3. It would cut crime. This is not just because an illegal activity is to be made legal, but because much drug crime is spurred by the high prices which prohibition allows dealers to charge, forcing addicts to steal to fund their fix.

The war on drugs is the scarecrow on which organised crime is comfortably perched. We need to face up to the simple fact that the problem in society – especially our addict-laden inner cities – is not drug use, but drug abuse. Abuse of drugs by addicts, whose lives crumble to dust; and abuse of addicts by dealers, whose crimes are earning them rich rewards. Let us wrest control of the drug supply from criminals, and ensure that we use that control to combat the damage drug abuse is wreaking in this country.

3 comments:

Anonymous said...

Familiar arguments, but none the worse for that. Hence a familiar rejoinder: Do you recognise a danger that the tax in point (1) could undermine the price reduction hinted at in point (3)? After all, we still have an illegal black market in cigarettes precisely because the excise duty is so high, at least compared to some of our neighbours.

Stephen Tall said...

Paul - thanks. It's nice to know familiarity breeds content...

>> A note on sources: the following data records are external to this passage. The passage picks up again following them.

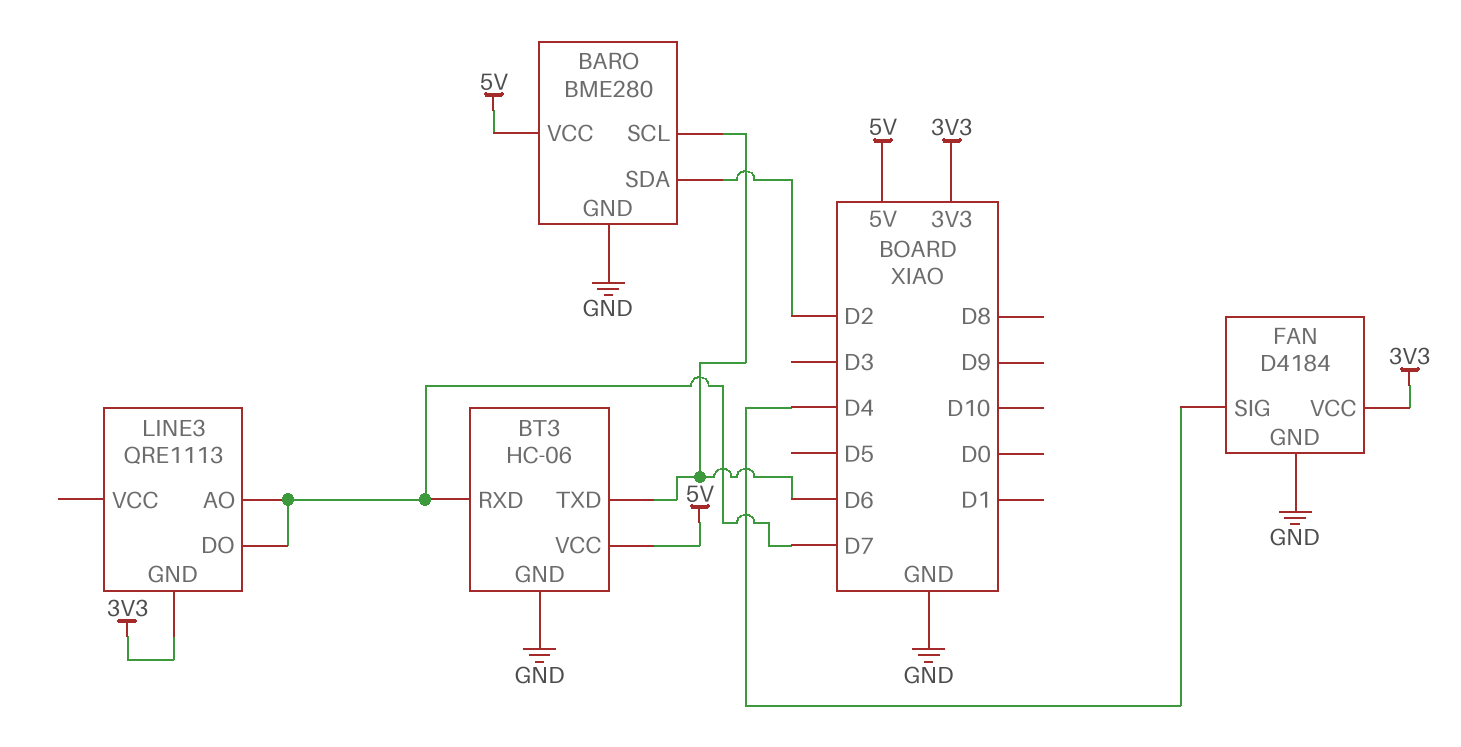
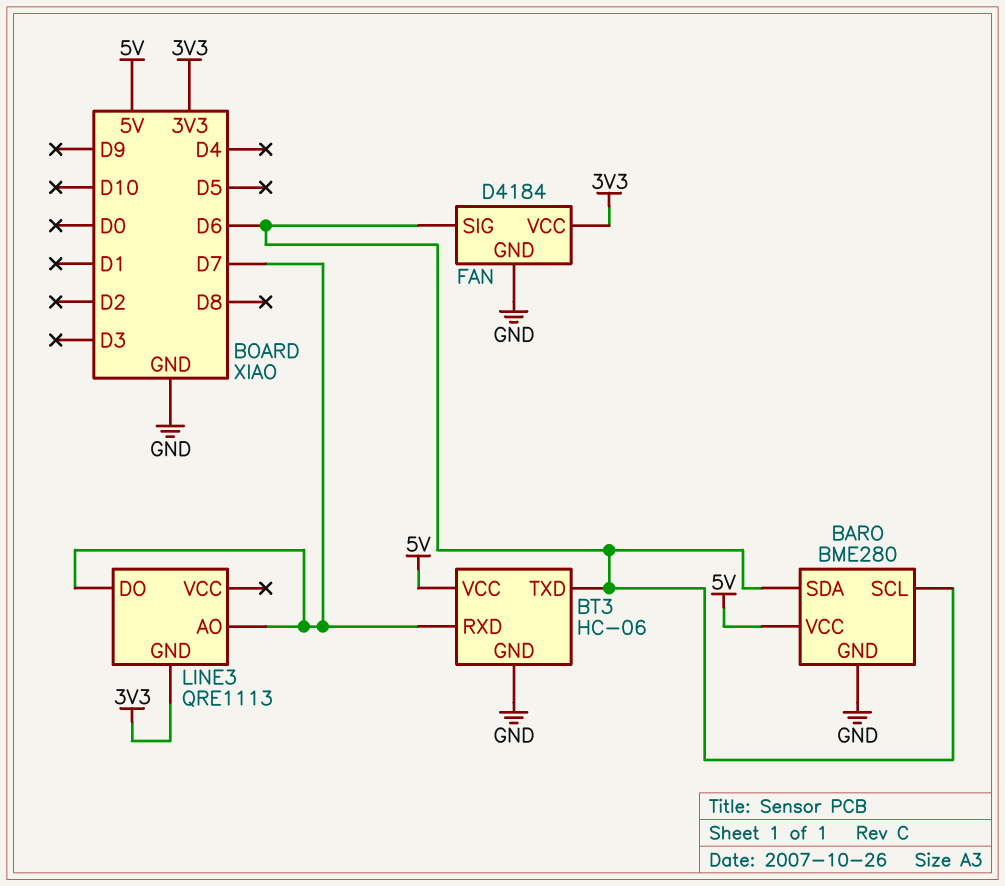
BARO pin SDA: D2 -> D6
FAN pin SIG: D4 -> D6

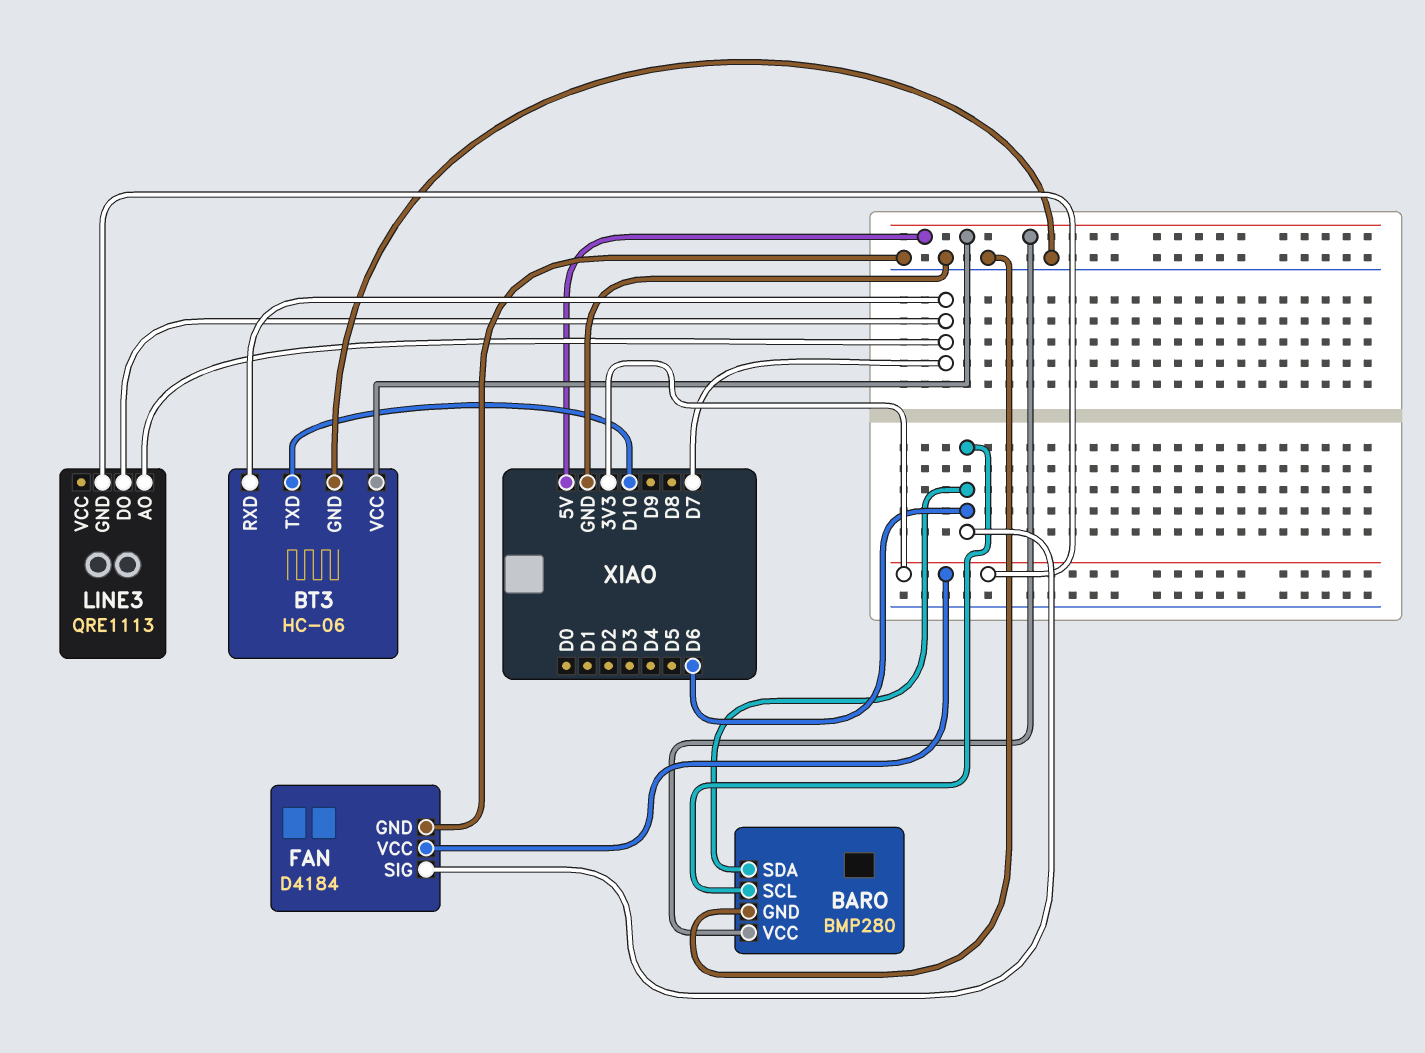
BARO: BME280 -> BMP280
BT3 pin TXD: D6 -> D10

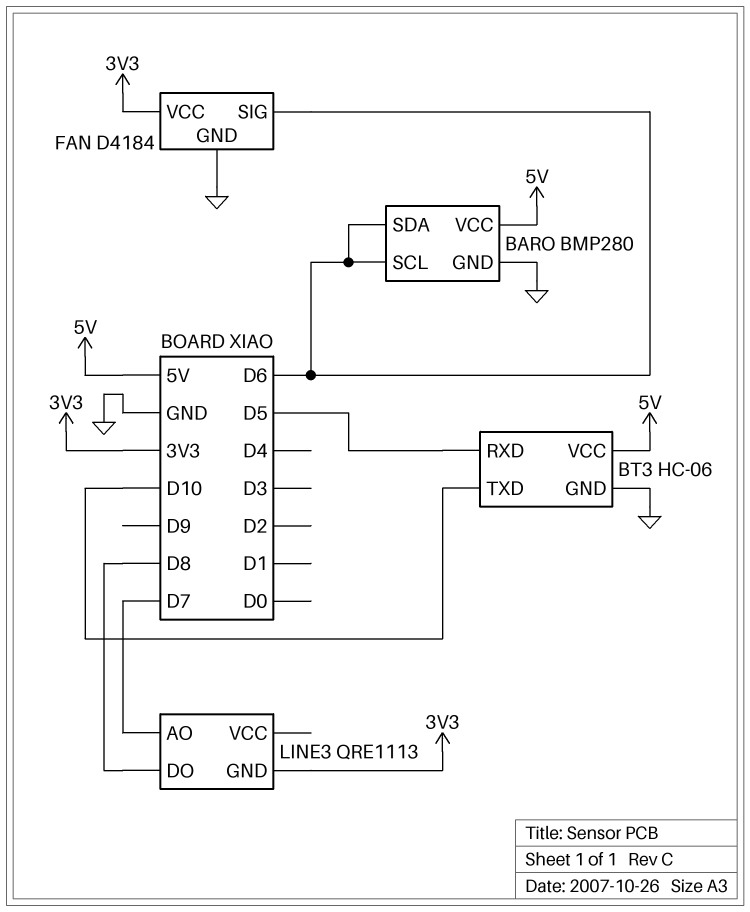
BT3 pin RXD: D7 -> D5
LINE3 pin DO: D7 -> D8

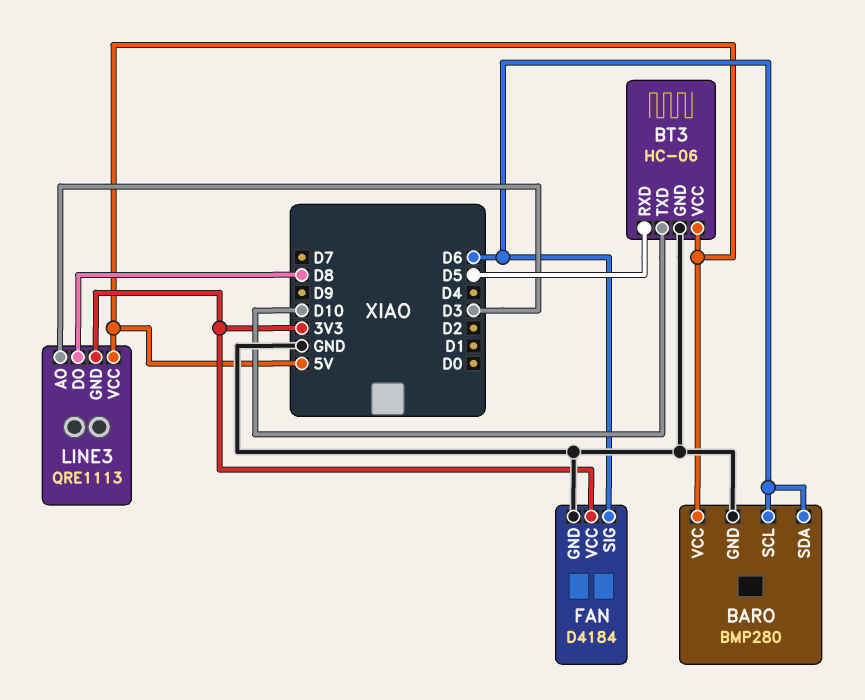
LINE3 pin AO: D7 -> D3
LINE3 pin VCC: none -> 5V

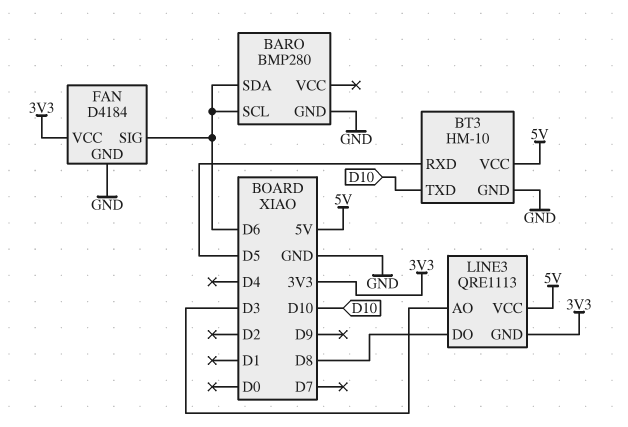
BARO pin VCC: 5V -> none
BT3: HC-06 -> HM-10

You're right, and I hope I deliberately avoided saying legalisation will end all smuggling/pushing. It will, I think, reduce it - but, clearly, there will always be a black market for cheaper/harder substances.

That's especially so, as I'm suggesting a first stage is to legalise non-opiate drugs, cannabis and ecstasy (the least harmful and addictive) to pilot the impact.

Which would mean, at least initially, cocaine and heroin would still be illegal; so there would still be an inevitable black market for them.

Bishop Hill said...

"I have never taken any illegal drugs."

Thank goodness, I thought it was only me!